The Collocation Boundary Element Method Revisited: Perfect Code for 2d Problems

The paper reviews the collocation boundary element method (BEM) exactly as it has been originally proposed on the basis of a weighted residuals statement that leads to Somigliana’s identity, but with two subtle conceptual improvements for a generally curved boundary: (a) the interpolation function for normal fluxes or traction forces (for potential or elasticity problems) must be redefined and (b) only Gauss-Legendre quadrature turns out to be required if the numerical integration issues are mathematically adequately stated.

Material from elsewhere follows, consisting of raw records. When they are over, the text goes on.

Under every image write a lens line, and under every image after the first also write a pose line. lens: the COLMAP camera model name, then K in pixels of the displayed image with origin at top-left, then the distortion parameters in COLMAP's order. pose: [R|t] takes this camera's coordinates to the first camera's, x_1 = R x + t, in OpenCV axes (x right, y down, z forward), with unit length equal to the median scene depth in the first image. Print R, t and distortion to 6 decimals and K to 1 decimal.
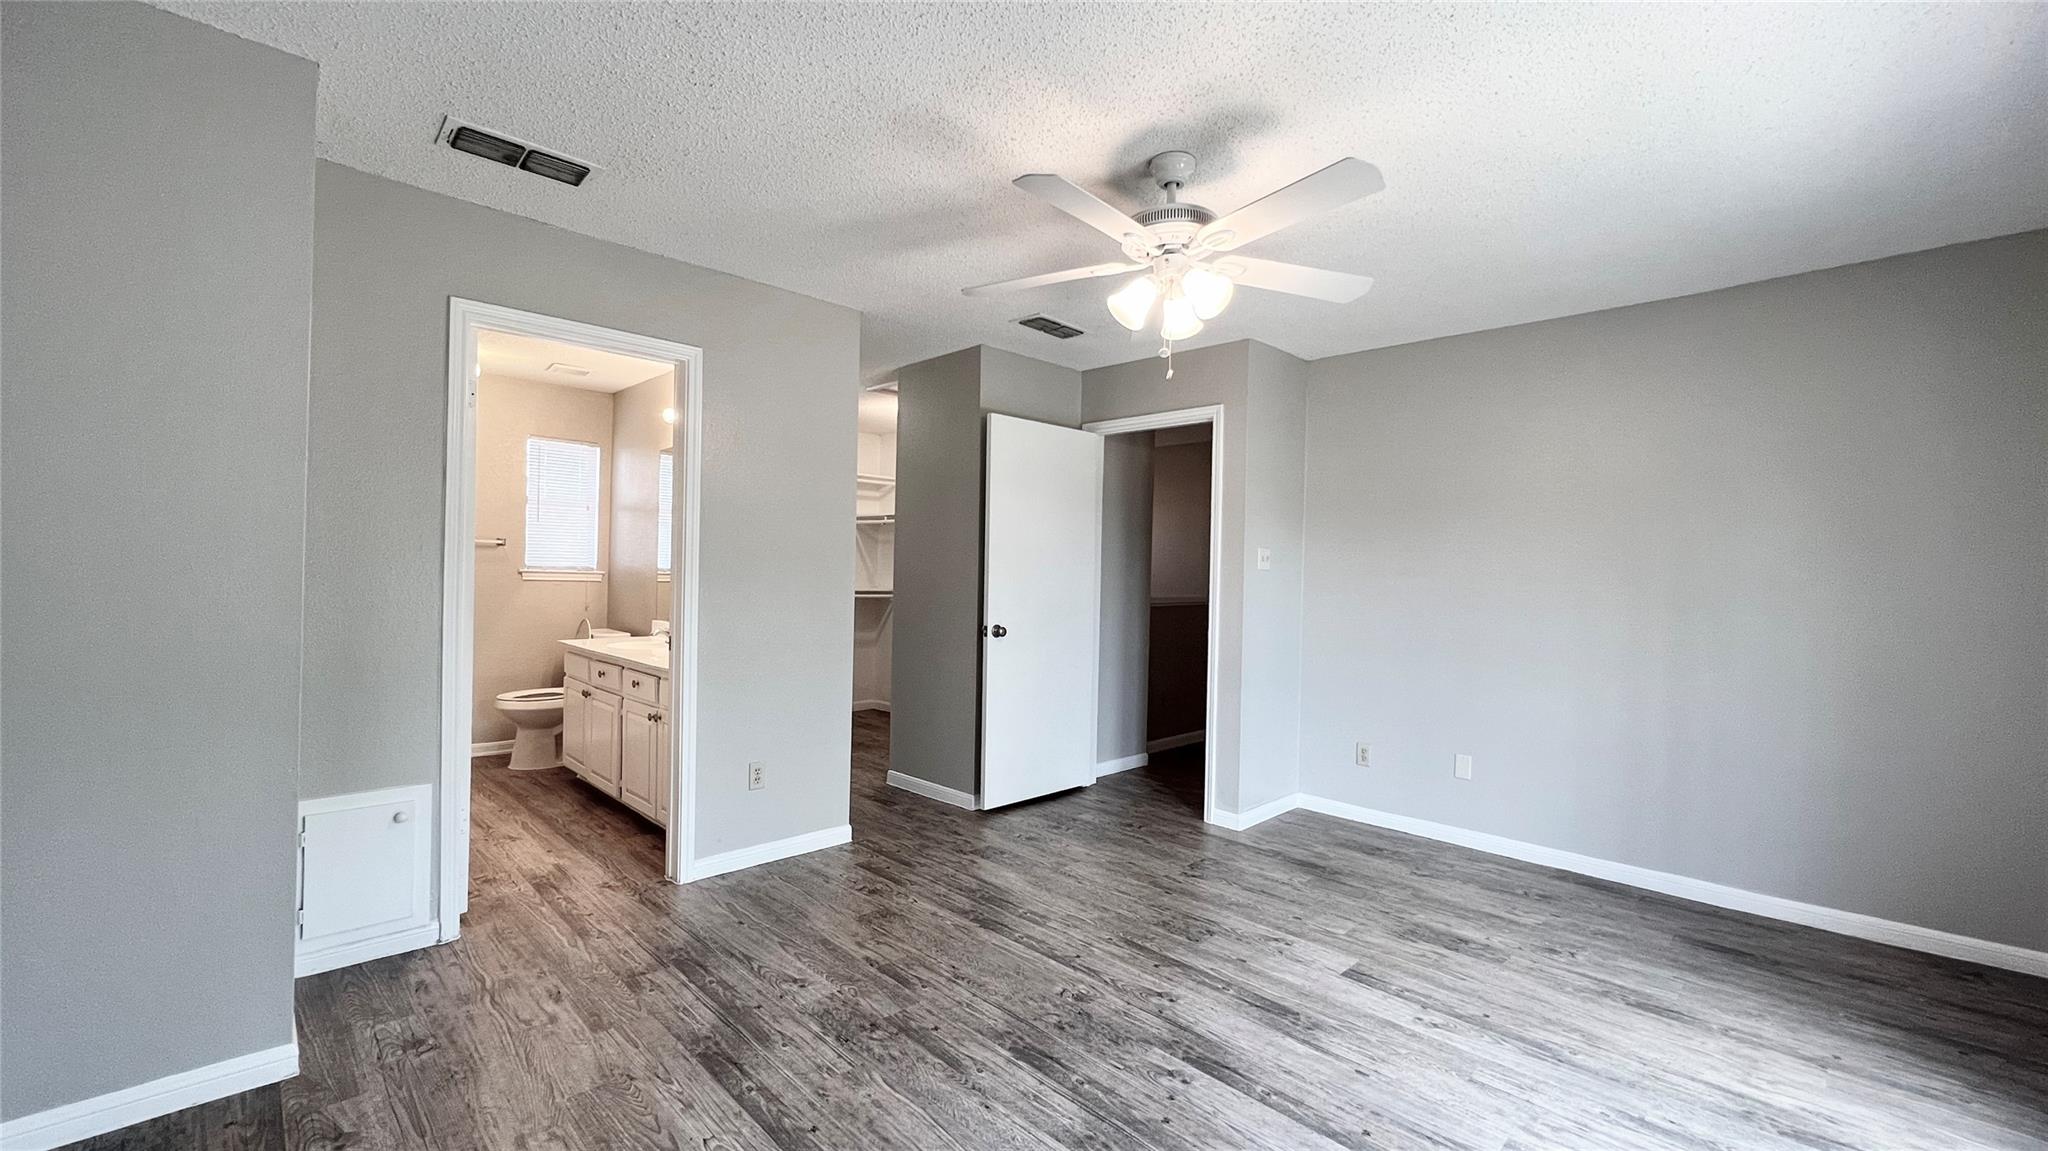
lens RADIAL K [[821.5, 0, 1024.0], [0, 821.5, 575.5], [0, 0, 1]] dist [-0.000647, 0.000077]
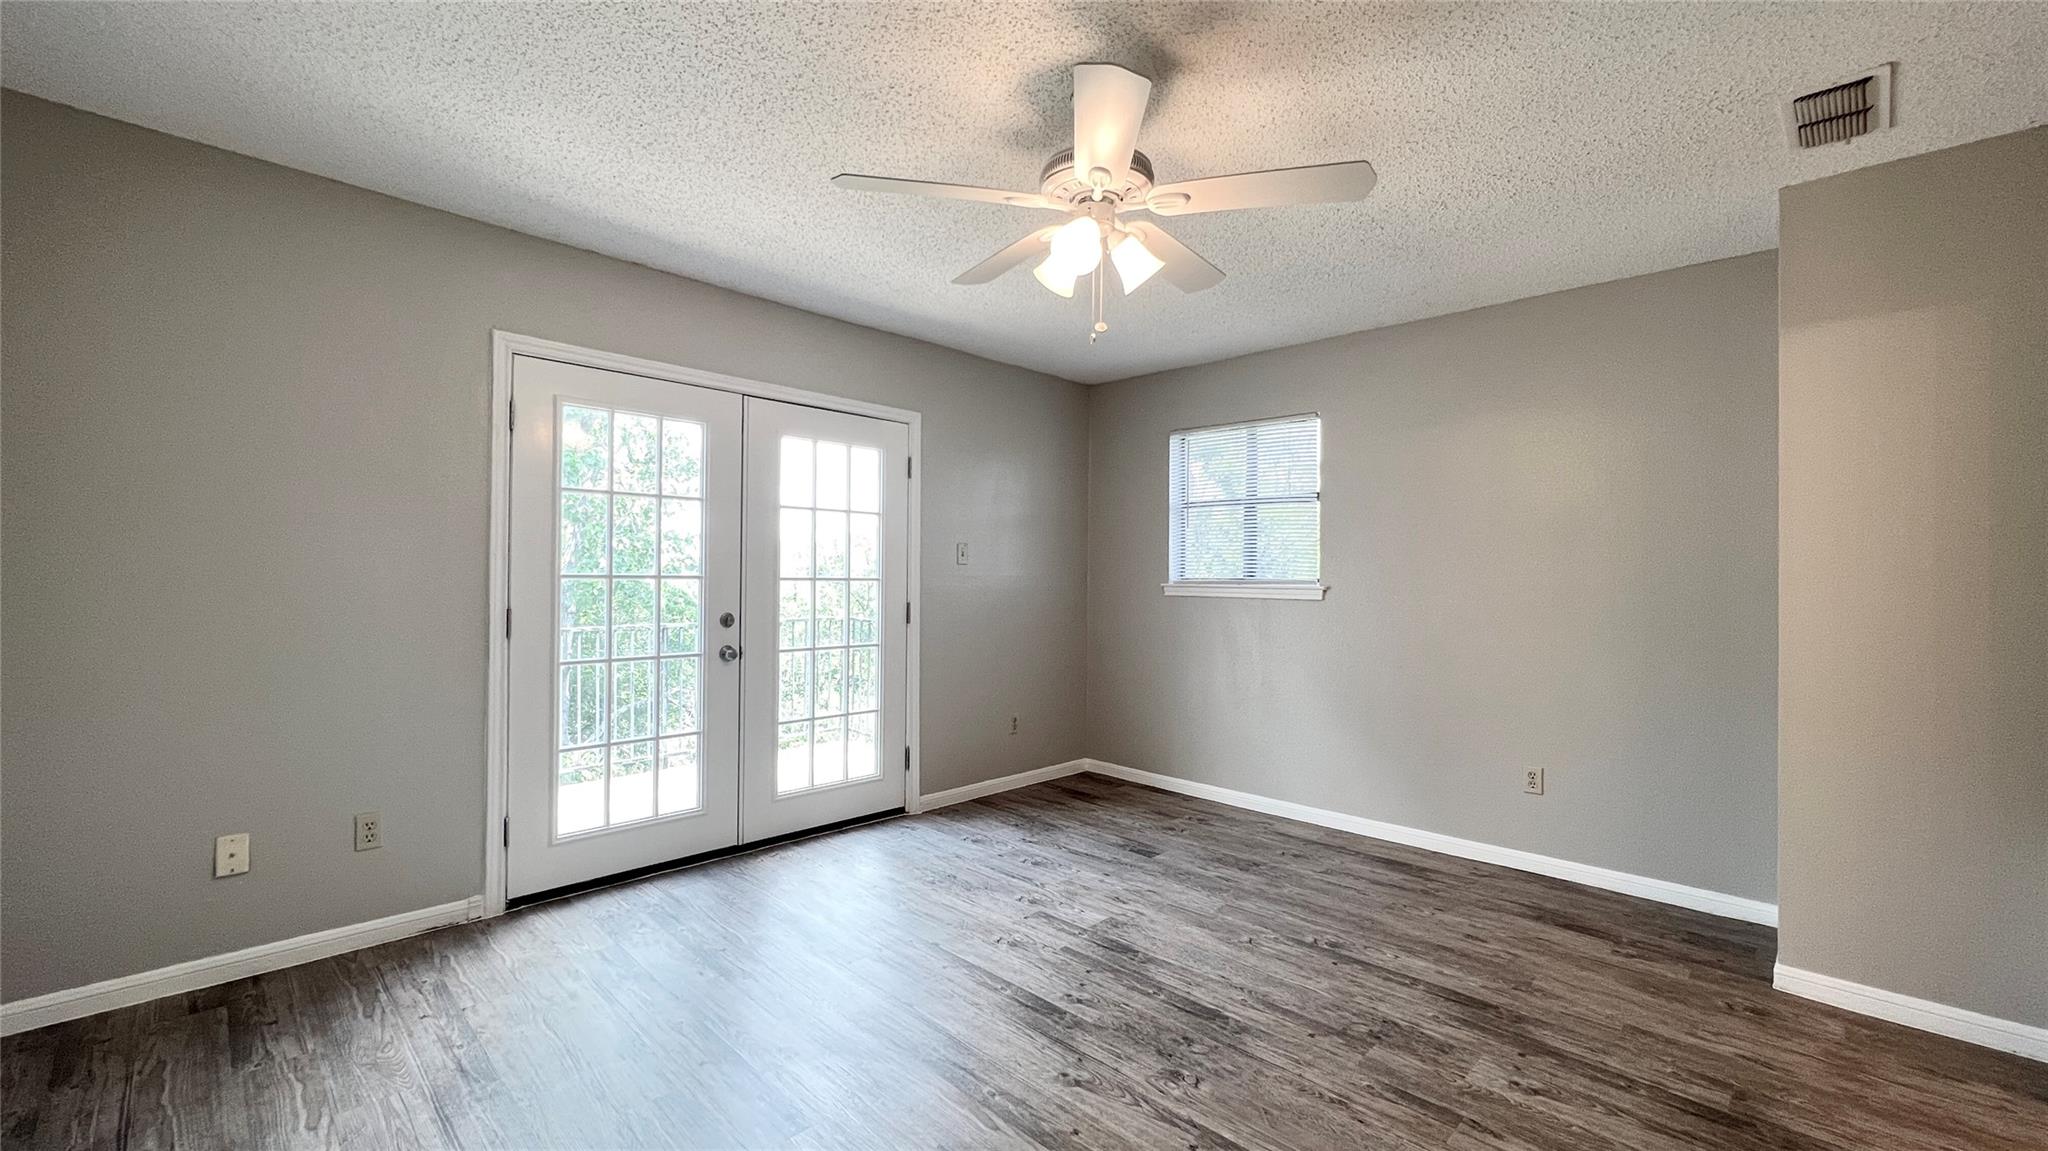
lens RADIAL K [[821.5, 0, 1024.0], [0, 821.5, 575.5], [0, 0, 1]] dist [-0.000647, 0.000077]
pose [[-0.999284, -0.034703, -0.015048, 0.271550], [-0.034652, 0.999393, -0.003687, 0.016619], [0.015166, -0.003163, -0.999880, 1.983469]]
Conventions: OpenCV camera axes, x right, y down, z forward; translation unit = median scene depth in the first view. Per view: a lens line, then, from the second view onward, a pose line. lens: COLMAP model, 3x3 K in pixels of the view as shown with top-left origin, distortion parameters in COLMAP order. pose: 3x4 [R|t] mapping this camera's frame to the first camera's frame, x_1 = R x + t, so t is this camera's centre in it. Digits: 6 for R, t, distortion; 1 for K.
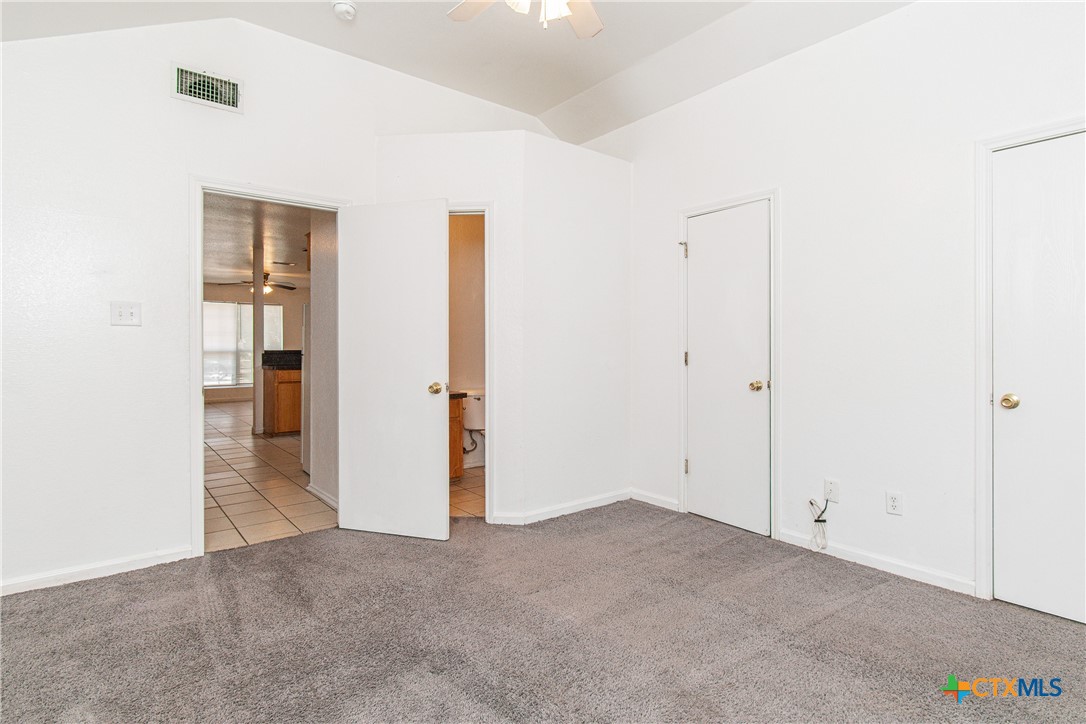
lens RADIAL K [[556.0, 0, 548.1], [0, 556.0, 341.1], [0, 0, 1]] dist [0.000189, -0.001250]
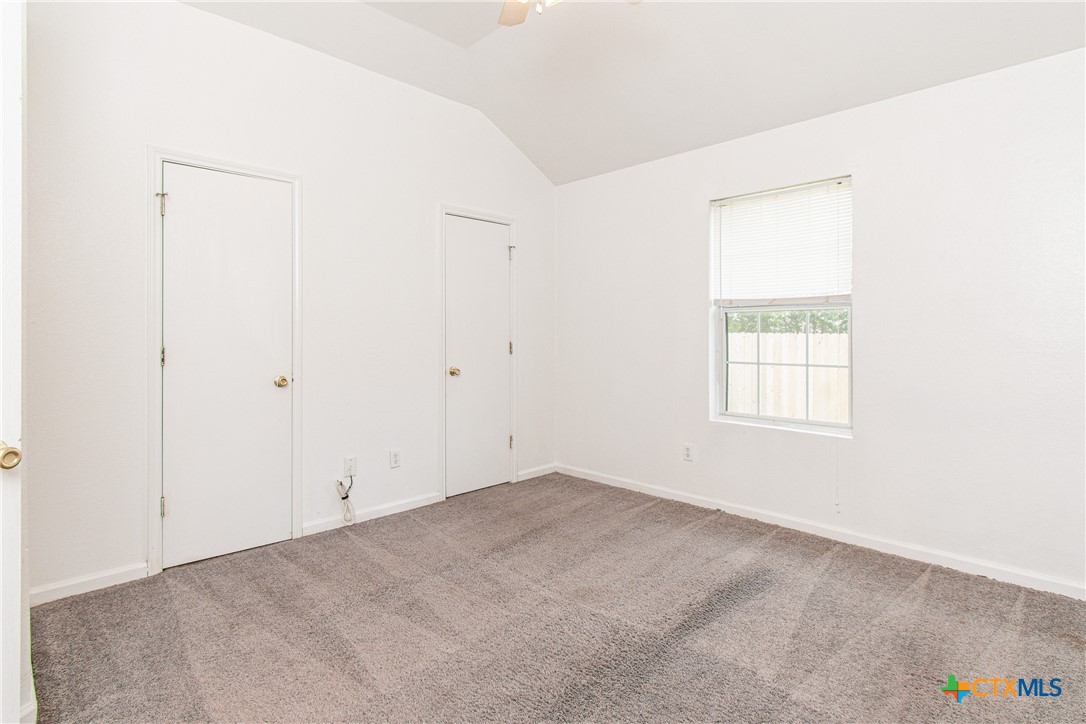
lens RADIAL K [[543.3, 0, 546.5], [0, 543.3, 340.5], [0, 0, 1]] dist [0.001409, -0.000413]
pose [[-0.115856, -0.004612, 0.993255, -0.633347], [-0.004235, 0.999982, 0.004149, 0.007029], [-0.993257, -0.003726, -0.115874, 0.739564]]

A simple, unified code is proposed – as presently shown for 2D problems – to arrive at arbitrarily high computational accuracy of the constituent matrices as well as of results at internal points independently from how convoluted a problem’s topology may be (but given the representation limitations of a discretization mesh). In fact, the higher the effect of a quasi-singularity may be, as for an internal point infinitely close to the boundary, the more accurate a result is achievable with just a few number of quadrature points. A collateral, but not less relevant, outcome of the pro- posed developments is that regularization methods, special quadrature schemes and so many methods that intend to conceptually deviate from the originally stated BEM as an attempt to offer numerical improvements are actually unnecessary (they are in most cases just misleading). Moreover, the inaccurate, albeit popular constant element is actually not simpler to deal with than high-order elements. Owing to space restrictions, most of the detailed developments as well as the hopefully very convincing numerical results deal with potential problems, although the more general problem of elasticity is adequately posed and assessed.